The legislation gave the police the discretion to break up protests which was considered a discriminatory burden against political communication of a particular political view. Justice Gageler stated that laws that operate against particular political viewpoints require very close scrutiny.
So do we have a right to protest?
Not necessarily. This High Court decision may not affect other legislation that has been implemented that prevents some protests, as long as the purpose of the legislation is not broader than it needs to be to meet its purpose.
Some of the States have introduced legislation that prevents protests within a certain proximity to abortion clinics. These States will likely re-examine their legislation to ensure that it is reasonably appropriate and adapted for the purpose of protecting women and businesses to conduct lawful activities. Part of the judgement from Justice Nettle clarifies this:
The implied freedom of political communication is a freedom to communicate ideas to those who are willing to listen, not a right to force an unwanted message on those who do not wish to hear it, and still less to do so by preventing, disrupting or obstructing a listener’s lawful business activities. Persons lawfully carrying on their businesses are entitled to be left alone to get on with their businesses and a legislative purpose of securing them that entitlement is, for that reason, a legitimate governmental purpose.

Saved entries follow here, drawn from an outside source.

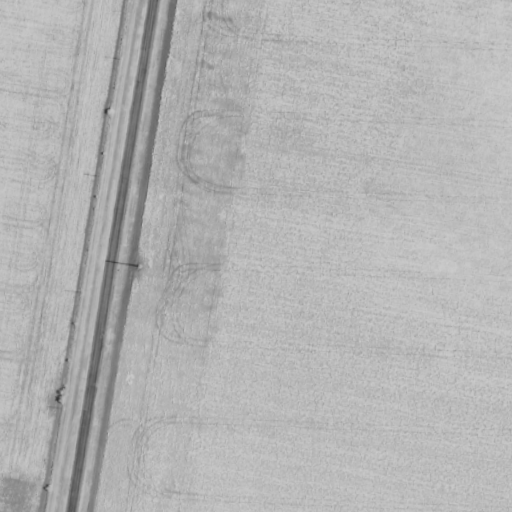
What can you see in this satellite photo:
road: (122, 256)
power tower: (134, 273)
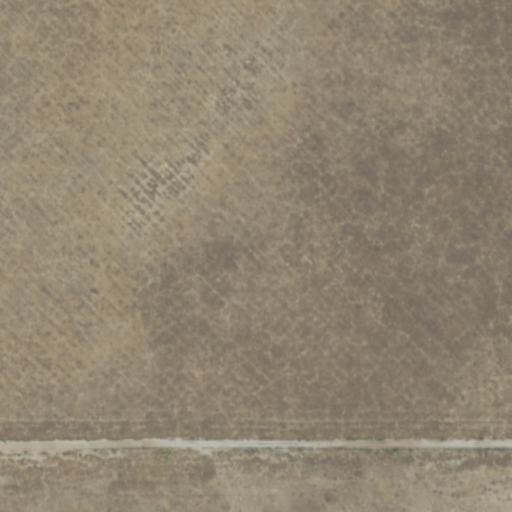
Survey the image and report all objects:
road: (256, 338)
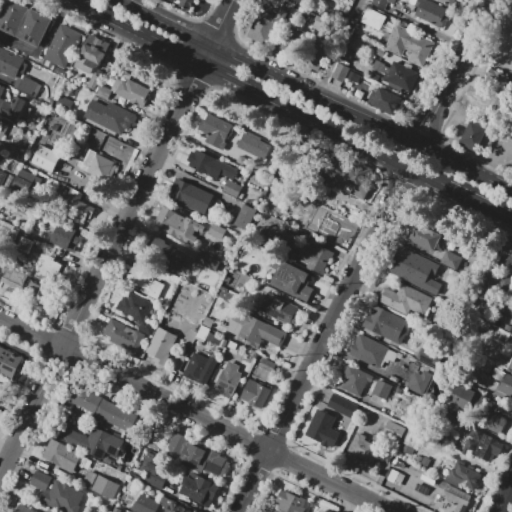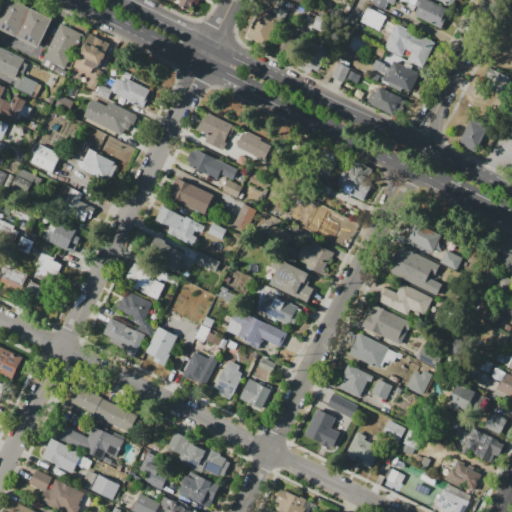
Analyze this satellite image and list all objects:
building: (302, 1)
building: (446, 1)
building: (446, 1)
building: (186, 2)
building: (184, 3)
building: (381, 3)
building: (385, 4)
building: (429, 12)
building: (430, 12)
building: (372, 18)
building: (373, 19)
building: (23, 21)
building: (23, 21)
building: (319, 22)
building: (266, 25)
building: (290, 40)
building: (290, 40)
building: (408, 44)
building: (408, 44)
building: (61, 45)
building: (62, 46)
road: (338, 46)
building: (91, 53)
building: (90, 54)
building: (310, 56)
building: (311, 57)
building: (11, 63)
building: (11, 63)
road: (204, 63)
building: (339, 71)
road: (457, 72)
road: (271, 73)
building: (339, 73)
building: (372, 75)
building: (396, 75)
building: (352, 76)
building: (401, 77)
building: (495, 80)
building: (495, 80)
building: (93, 81)
building: (25, 85)
building: (28, 86)
building: (1, 90)
building: (129, 90)
building: (105, 92)
building: (133, 92)
building: (358, 93)
building: (385, 100)
building: (384, 102)
building: (63, 103)
building: (11, 106)
building: (12, 108)
building: (109, 115)
building: (32, 125)
building: (215, 129)
building: (2, 130)
building: (216, 130)
building: (472, 133)
building: (472, 135)
building: (253, 144)
building: (254, 145)
building: (2, 148)
building: (116, 148)
road: (493, 153)
building: (20, 155)
road: (390, 156)
building: (44, 157)
building: (45, 158)
building: (96, 164)
building: (97, 164)
building: (209, 164)
road: (466, 165)
building: (215, 167)
building: (2, 176)
building: (2, 177)
building: (356, 180)
building: (23, 182)
building: (29, 182)
building: (354, 187)
building: (232, 188)
building: (189, 195)
building: (188, 196)
building: (75, 204)
road: (480, 204)
building: (77, 205)
building: (21, 213)
building: (244, 216)
building: (178, 224)
building: (179, 224)
building: (323, 225)
building: (327, 229)
building: (217, 231)
building: (61, 235)
road: (115, 236)
building: (66, 237)
building: (423, 237)
building: (25, 245)
building: (165, 253)
building: (165, 254)
building: (506, 254)
building: (506, 255)
building: (314, 256)
building: (202, 258)
building: (316, 258)
building: (450, 259)
building: (450, 259)
building: (207, 262)
building: (409, 263)
building: (47, 268)
building: (48, 268)
building: (415, 269)
building: (14, 277)
building: (19, 280)
building: (142, 280)
building: (172, 280)
building: (290, 280)
building: (143, 281)
building: (291, 283)
building: (404, 299)
building: (405, 299)
building: (135, 308)
building: (276, 309)
building: (278, 309)
building: (136, 311)
building: (386, 323)
building: (387, 323)
building: (253, 329)
building: (254, 330)
building: (122, 335)
building: (124, 337)
road: (323, 338)
building: (160, 345)
building: (160, 346)
building: (372, 351)
building: (371, 352)
building: (9, 361)
building: (510, 363)
building: (510, 363)
building: (10, 365)
building: (197, 367)
building: (198, 367)
building: (227, 378)
building: (229, 379)
building: (353, 379)
building: (354, 379)
building: (418, 381)
building: (420, 382)
building: (505, 384)
building: (505, 384)
building: (1, 385)
building: (380, 388)
building: (3, 390)
building: (382, 390)
building: (254, 392)
building: (256, 394)
building: (465, 398)
building: (468, 400)
building: (341, 405)
building: (342, 405)
building: (99, 407)
building: (102, 408)
road: (194, 414)
building: (494, 422)
building: (495, 422)
building: (321, 428)
building: (322, 428)
building: (392, 430)
building: (393, 433)
building: (90, 440)
building: (410, 441)
building: (412, 441)
building: (92, 443)
building: (178, 443)
building: (481, 445)
building: (483, 446)
building: (361, 449)
building: (363, 451)
building: (60, 455)
building: (197, 455)
building: (62, 456)
building: (204, 460)
building: (152, 470)
building: (153, 470)
building: (463, 475)
building: (41, 481)
road: (511, 484)
building: (100, 486)
building: (198, 488)
building: (198, 490)
building: (57, 492)
building: (65, 497)
building: (448, 497)
road: (503, 499)
building: (291, 501)
building: (289, 502)
building: (451, 502)
building: (144, 504)
building: (145, 505)
building: (176, 507)
building: (23, 508)
building: (177, 508)
building: (23, 509)
building: (116, 510)
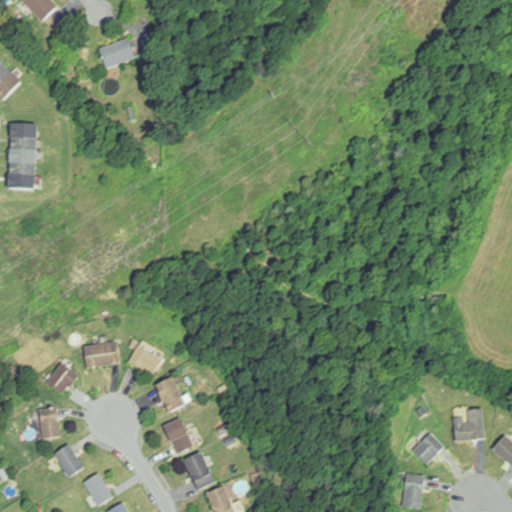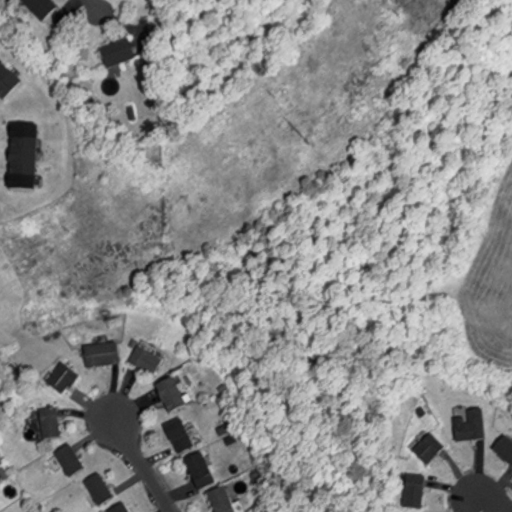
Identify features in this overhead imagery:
building: (43, 8)
road: (97, 8)
building: (120, 54)
building: (8, 82)
power tower: (304, 134)
building: (25, 157)
building: (24, 158)
building: (104, 354)
building: (104, 355)
building: (148, 360)
building: (147, 361)
building: (65, 377)
building: (65, 379)
building: (173, 394)
building: (173, 395)
building: (52, 423)
building: (52, 423)
building: (473, 426)
building: (472, 427)
building: (180, 436)
building: (181, 436)
building: (506, 447)
building: (506, 448)
building: (431, 449)
building: (432, 449)
building: (72, 460)
building: (72, 460)
road: (143, 464)
building: (202, 471)
building: (202, 471)
building: (101, 489)
building: (101, 489)
building: (416, 490)
building: (416, 491)
building: (222, 500)
building: (223, 500)
road: (488, 505)
building: (121, 508)
building: (122, 508)
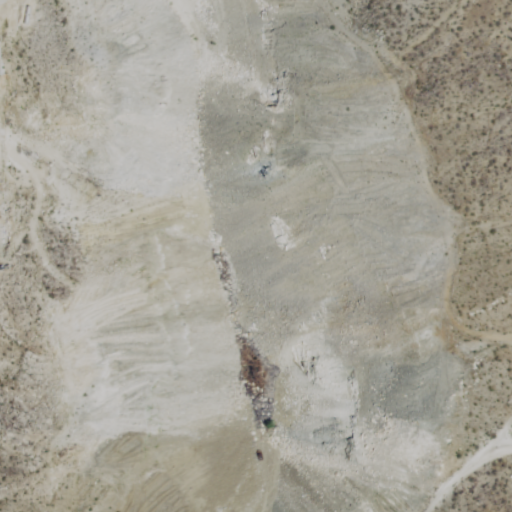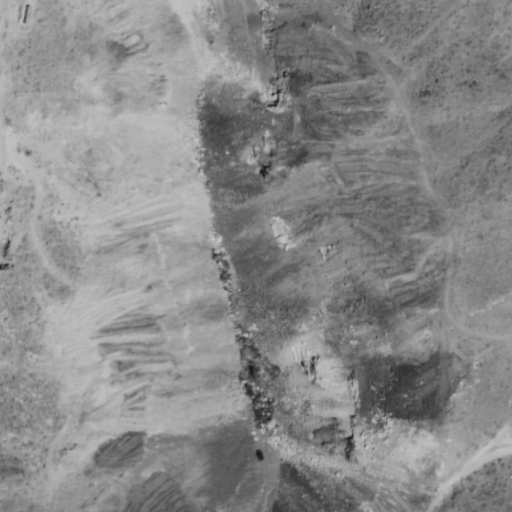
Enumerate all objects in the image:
quarry: (256, 255)
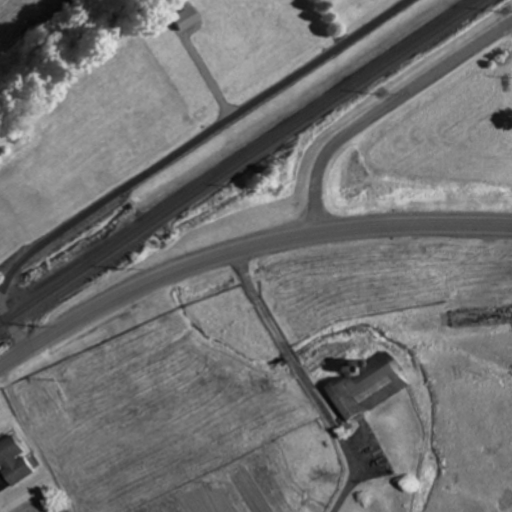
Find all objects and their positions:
building: (184, 18)
road: (383, 108)
railway: (240, 161)
road: (243, 249)
road: (391, 364)
building: (370, 385)
building: (14, 460)
building: (369, 511)
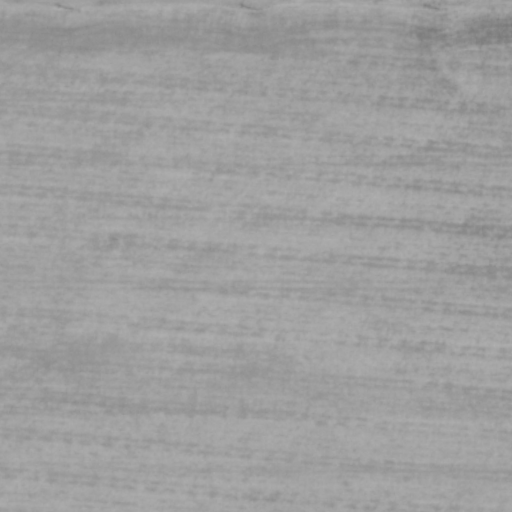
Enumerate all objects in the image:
crop: (255, 256)
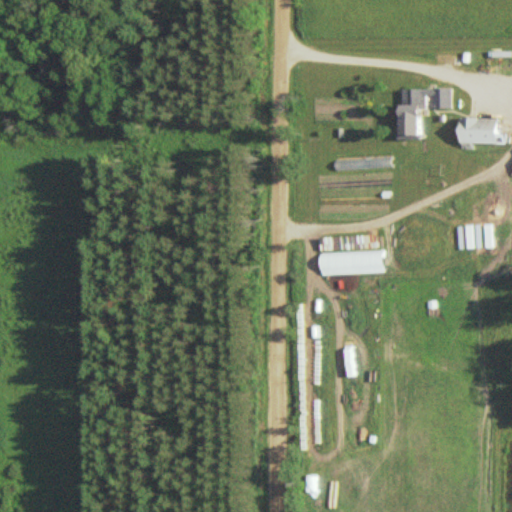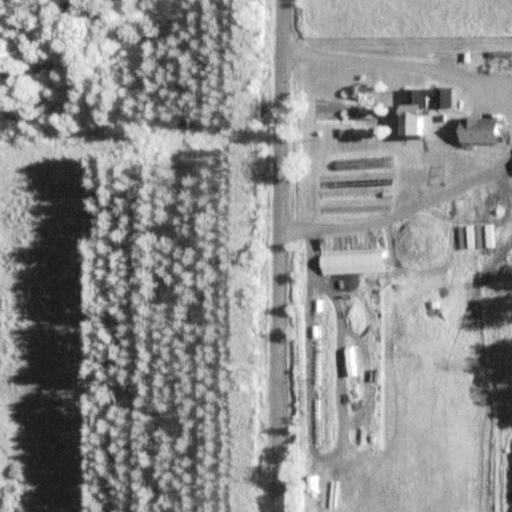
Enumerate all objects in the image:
building: (425, 108)
building: (486, 133)
building: (355, 206)
road: (279, 256)
building: (356, 260)
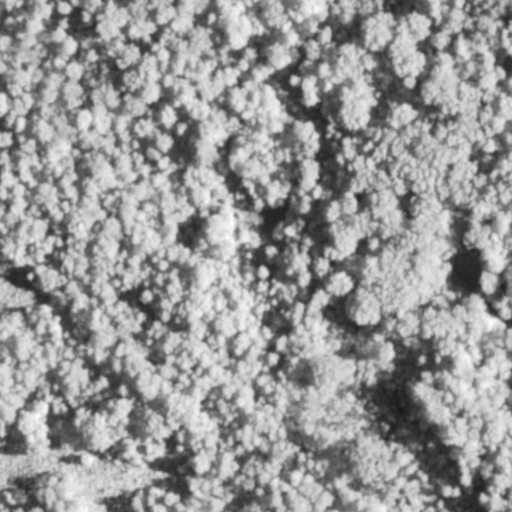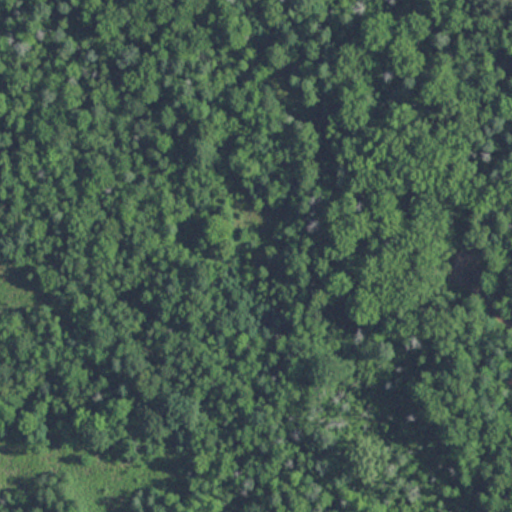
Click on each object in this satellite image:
park: (192, 296)
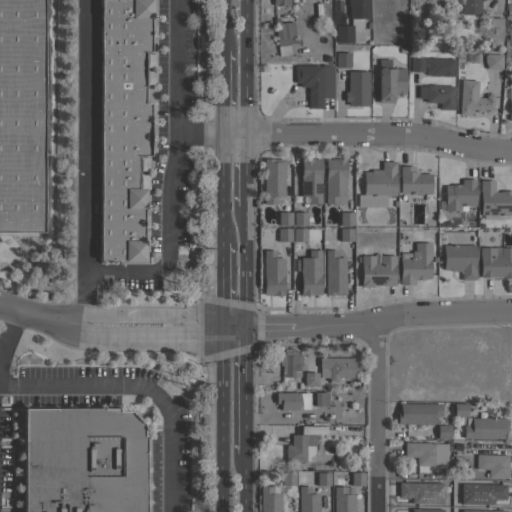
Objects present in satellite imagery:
building: (278, 2)
building: (286, 2)
building: (466, 6)
building: (468, 6)
building: (355, 9)
building: (508, 10)
building: (351, 20)
road: (97, 21)
road: (222, 25)
building: (494, 28)
building: (282, 34)
building: (282, 36)
building: (342, 59)
building: (340, 61)
building: (492, 61)
building: (490, 62)
building: (416, 64)
building: (413, 65)
road: (242, 67)
building: (438, 67)
building: (437, 68)
building: (314, 82)
building: (389, 83)
building: (312, 84)
building: (388, 84)
building: (356, 88)
building: (354, 89)
road: (221, 92)
building: (436, 95)
building: (434, 96)
building: (472, 98)
building: (470, 99)
building: (508, 105)
building: (510, 109)
building: (20, 115)
building: (21, 115)
building: (121, 126)
building: (119, 127)
road: (367, 133)
road: (241, 171)
building: (272, 179)
building: (310, 179)
building: (334, 179)
building: (270, 180)
building: (308, 180)
building: (378, 181)
building: (378, 181)
building: (413, 181)
building: (332, 182)
building: (411, 182)
road: (221, 189)
building: (458, 194)
building: (457, 196)
building: (493, 199)
building: (491, 202)
building: (283, 218)
building: (299, 218)
building: (345, 218)
building: (282, 219)
building: (283, 234)
building: (299, 234)
building: (345, 234)
building: (459, 260)
building: (457, 261)
building: (495, 261)
building: (414, 263)
building: (493, 263)
building: (414, 265)
road: (241, 268)
building: (376, 270)
building: (375, 271)
building: (272, 273)
building: (309, 273)
building: (333, 273)
building: (307, 274)
building: (331, 274)
building: (270, 275)
road: (221, 289)
road: (40, 315)
road: (163, 316)
traffic signals: (222, 318)
road: (378, 323)
traffic signals: (244, 328)
road: (161, 333)
traffic signals: (223, 334)
building: (290, 363)
building: (287, 365)
building: (329, 371)
building: (328, 373)
road: (101, 386)
road: (244, 391)
building: (318, 398)
building: (288, 400)
building: (290, 402)
building: (459, 409)
building: (417, 413)
building: (415, 414)
road: (376, 418)
road: (222, 422)
building: (485, 428)
building: (482, 429)
building: (442, 431)
building: (299, 448)
building: (298, 450)
building: (420, 452)
building: (424, 455)
building: (81, 460)
building: (80, 461)
building: (492, 465)
building: (490, 466)
building: (286, 478)
building: (322, 478)
building: (356, 478)
building: (354, 480)
road: (244, 483)
building: (482, 485)
building: (452, 489)
building: (421, 496)
building: (340, 499)
building: (268, 500)
building: (306, 500)
building: (341, 500)
building: (266, 501)
building: (304, 501)
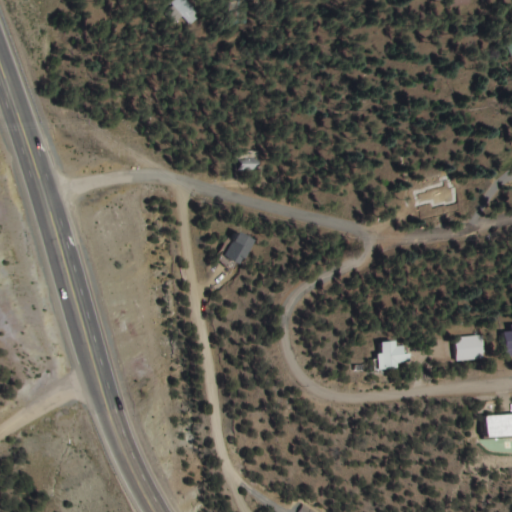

The High Court decision on this case was split. Chief Justice Kiefel and Justices Bell and Keane wrote a joint judgement that found that Section 6(1), (2), (3) and (4), s 8(1), s 11(1), (2), (6), (7) and (8), s 13 and Pt 4 of the legislation was invalid. Justices Gageler and Nettle agreed with the invalidity of the same sections of the legislation, but wrote their own reasoning. Justice Gordon dissented and found that only one section of the legislation was invalid and Justice Edelman also dissented, finding that the legislation in its entirety was lawful.
This may mean that the implied freedom of political communication is not yet settled. As such, we may see more protesters challenging other anti-protest legislation in the High Court.